Transcriptional expression of denitrification genes monitored as β-galactosidase activity (histograms) from napE-lacZ (A), nosR-lacZ (B), nirK-lacZ (C), and norC-lacZ (D) transcriptional fusions chromosomally integrated in B. diazoefficiens 110spc4 (white bars) or ΔcsoR strain (grey bars) grown microaerobically in Cu-L, Cu-S, or Cu-H BVMN media for 3 days. Data expressed as MU are means with standard deviation bars from at least three independent cultures assayed in triplicate. Same lower- or upper-case letters in each figure indicate that values are not statistically different according to a post hoc Tukey HSD test at P ≤ .05; lower-case letters indicate comparisons between Cu conditions, while upper-case letters mean comparisons between strains. Below each histogram, qRT-PCR expression of each denitrification gene, napE (A), nosR (B), nirK (C), and norC (D), is shown. (E) qRT-PCR values of copA gene in Cu-L, Cu-S, or Cu-H BVMN media. Fold-change (FC) values refer to differences in expression in the ΔcsoR mutant relative to the WT. Data are means with standard deviation in parentheses from at least three independent cultures assayed in triplicate.

Figure 5.

Schematic representation of the possible events occurring inside the cell under Cu limitation in the WT (A) or ΔcsoR (B) grown under microoxic (2% O₂) conditions. In the WT grown under Cu limitation (A), CsoR remains attached to the csoR–copA divergon, preventing copA maximal transcription levels. The synthesized P-type ATPase CopA proteins would be inactive because of the low cytosolic Cu availability.
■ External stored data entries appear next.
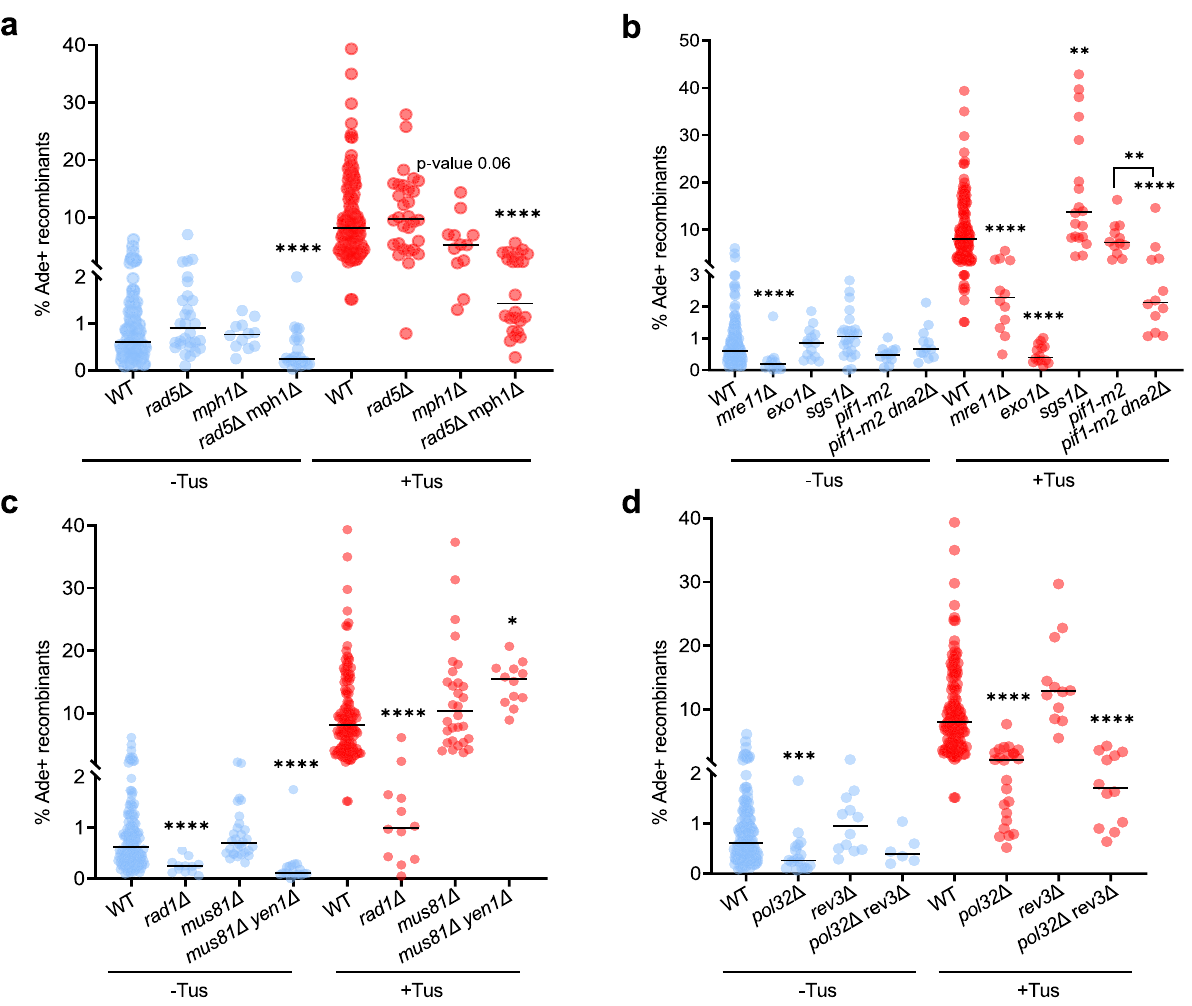
Fig. 4 Tus-induced NAHR relies on fork reversal, end resection, and DNA synthesis. a Frequency of Ade + recombinants in WT and fork remodeler mutant strains. b Ade + recombination frequencies in WT and end resection mutants. c Ade + recombination frequencies in WT and nuclease mutants. d Ade + recombination frequencies in WT and polymerase mutants. a – d Black lines indicate medians. The numbers of colonies tested for each strain are reported in Supplementary Table 1. p -values were obtained on log-transformed data by one-way ANOVA with a Bonferroni post-test and are relative to the WT strain in the same condition. They are reported as stars when signi fi cant with: * p -value < 0.05, ** p -value < 0.005, *** p -value <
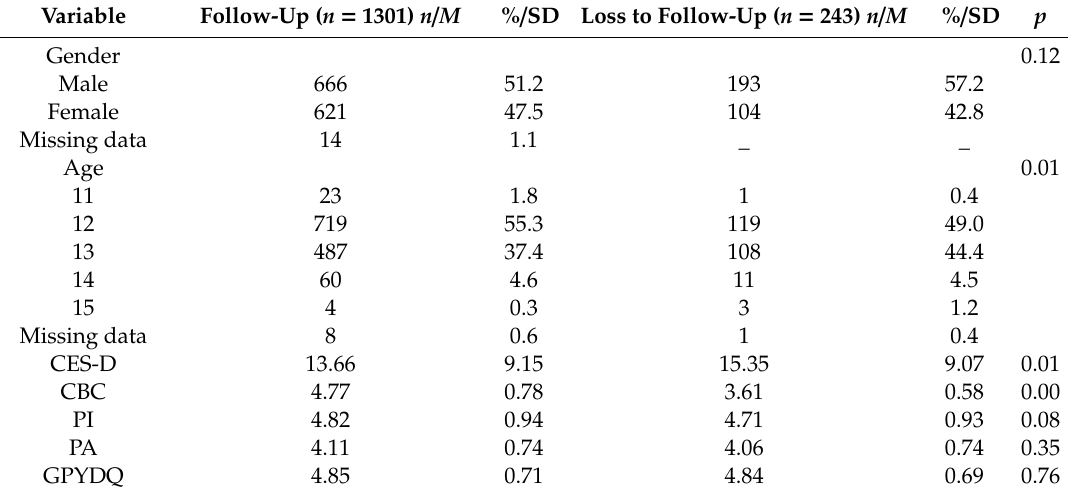
Table 2. Comparisons of PYD correlates and depressive symptoms of the participants measured at baseline by loss to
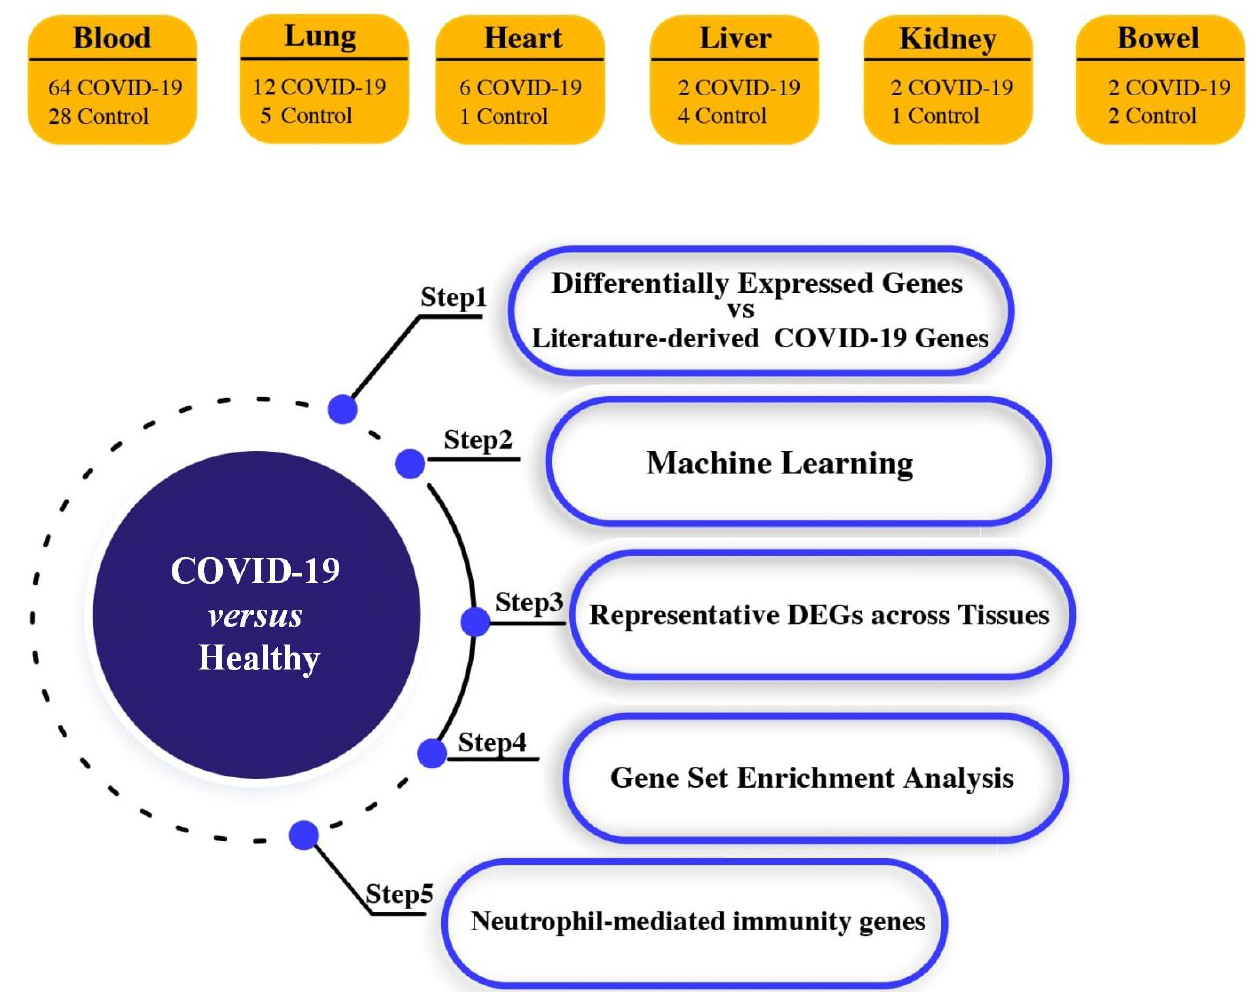
Figure 1. Graphic illustration of the overall methodology of this study.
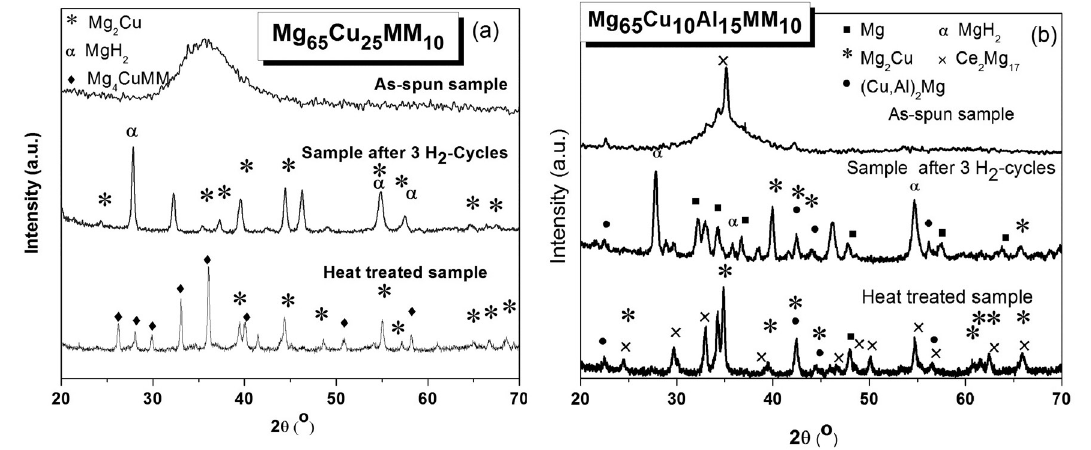
Figure 3: X-ray diffractograms of the as-spun, after three cycles of hydrogen absorption-desorption and of the heat treated samples in a continue heating up to 360ºC of the alloys: (a) Mg hydrogen absorption-desorption cycles are not present, which suggests those could correspond to an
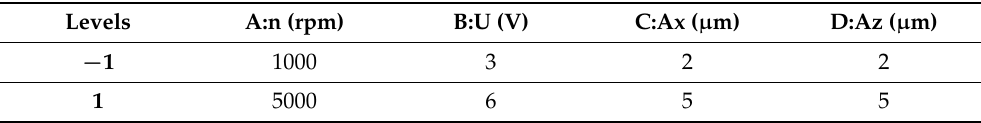
Table 4. Level of factors for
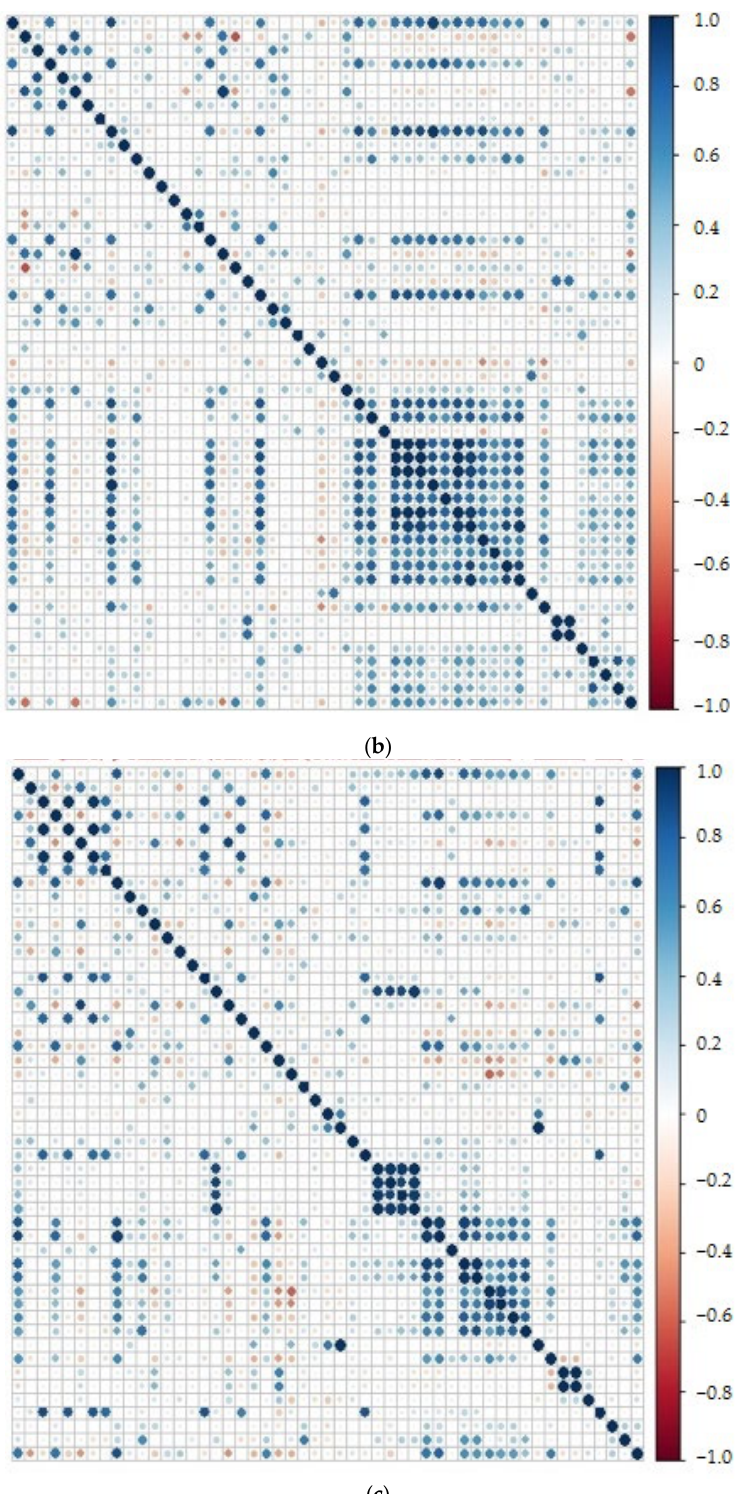
Figure 1. Spearman rank-order correlation matrices of average trace elements in the following order-Be, Na, Mg, Al, P, K, Ca, Ti, V, Cr, Mn, Fe, Co, Ni, Cu, Zn, Ga, Rb, Sr, Zr, Se, 78–94 Se, Mo, Ag, Co, Sn, Sb, Cs, Ba, La, Ce, Pr, Nd, Sm, Eu, Gd, Tb, Dy, Ho, Er, Tm, Yb, Hf, Pt, Hg 201 , Hg 202 , Tl, Pb, Bi, Th, U, quantified in the meninges: the left arachnoid ( a ), and the right arachnoid ( b ) mater, and the dura mater ( c ) of all subjects ( n =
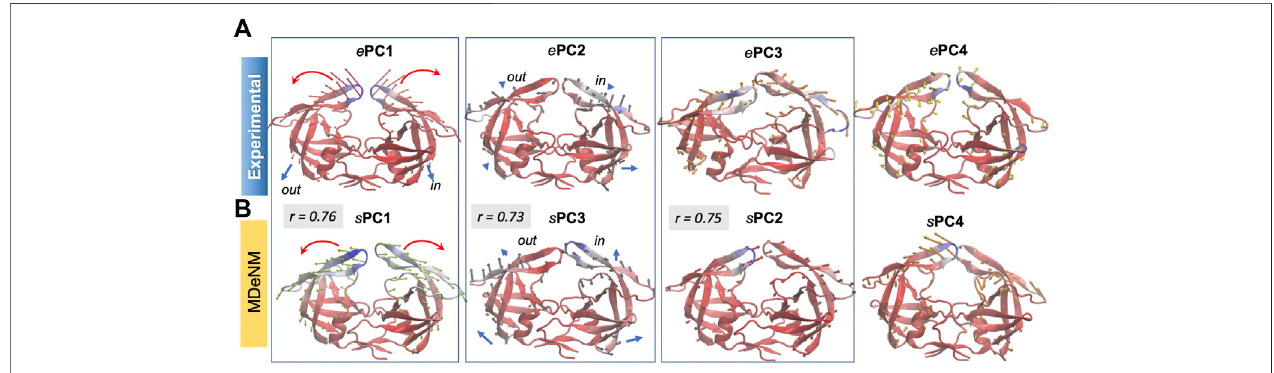
FIGURE3| First fourprincipalmodes forHIV-1PRensembles. The (A,B) arebasedonthePCAsoftheexperimental and MDeNMensembles,respectively. Those PCs that exhibit high ( > 0.70) correlations are enclosed in boxes. See the corresponding movies in Supplementary Movie S1 .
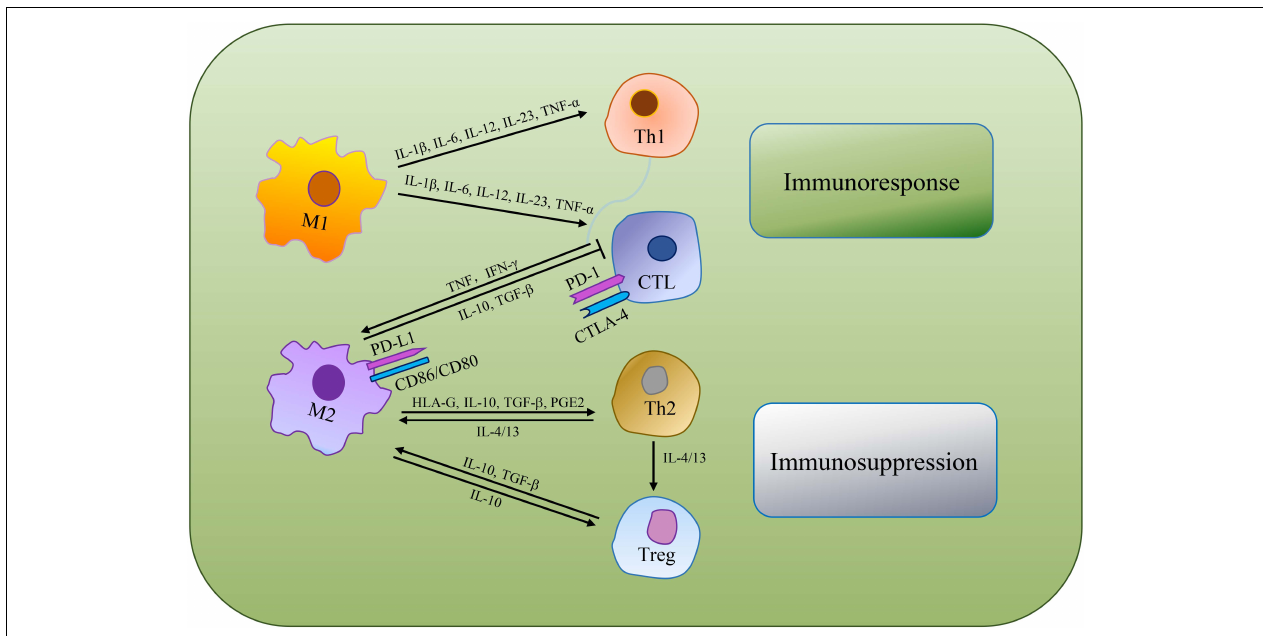
FIGURE 3 | The mechanisms of TAMs regulating tumoricidal T cells. TAMs can directly suppress CTLs or indirectly regulate the differentiation of Th cells and Tregs to make an immunosuppressive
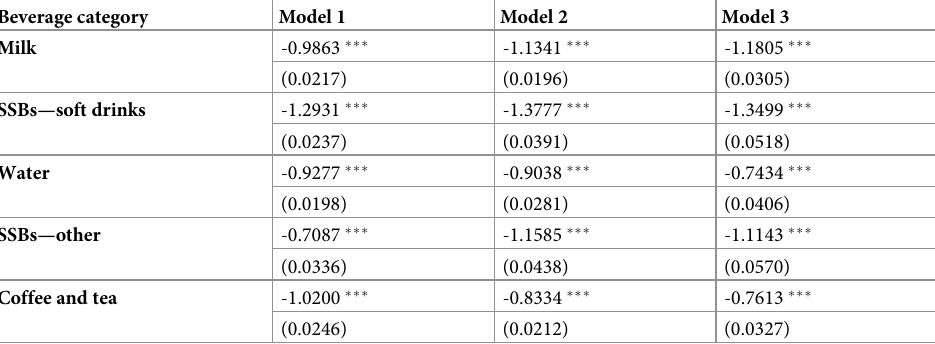
Table 4. Uncompensated own-price elasticities, corrected and uncorrected models: Whole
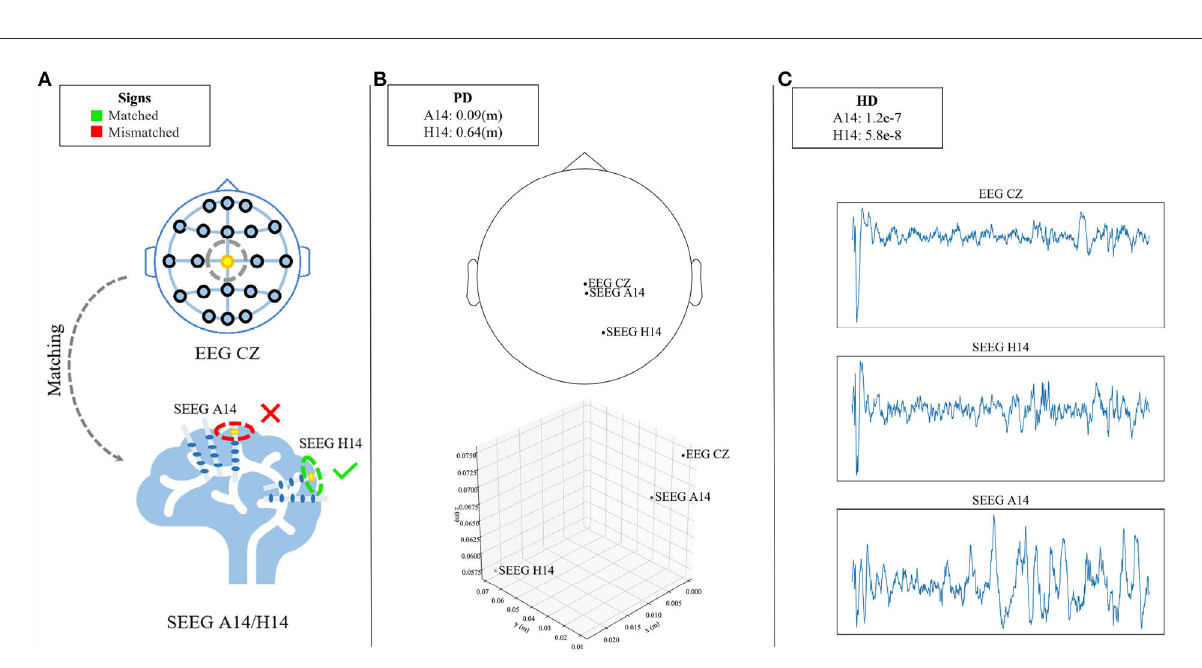
FIGURE3 Demonstration of the counterintuitive relation between signal correlation and physical distance. (A) Illustrates that the matching strategy needs to match the EEG channel ( Cz , yellow-doted at the top) to one of the candidate SEEG channels ( A14 / H14 , red-/green-circled at the bottom). Despite the closer physical distance of SEEG A14 to EEG Cz which is shown in the topological map (top of B ) and the 3-D location (bottom of B ), the farther HD is observed in A14 rather than H14 (C) . H14 is considered to be an appropriate match to Cz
In ΔcsoR grown under Cu limitation (B), CsoR is absent and copA expression would be derepressed making the cytosolic Cu concentration even more limiting (expressed in the figure as ↑ Cu-limitation). The results obtained in this work suggest that RegR could be involved in the control of nor genes under Cu limitation. Question marks indicate nondemonstrated events. Perpendicular lines indicate negative control.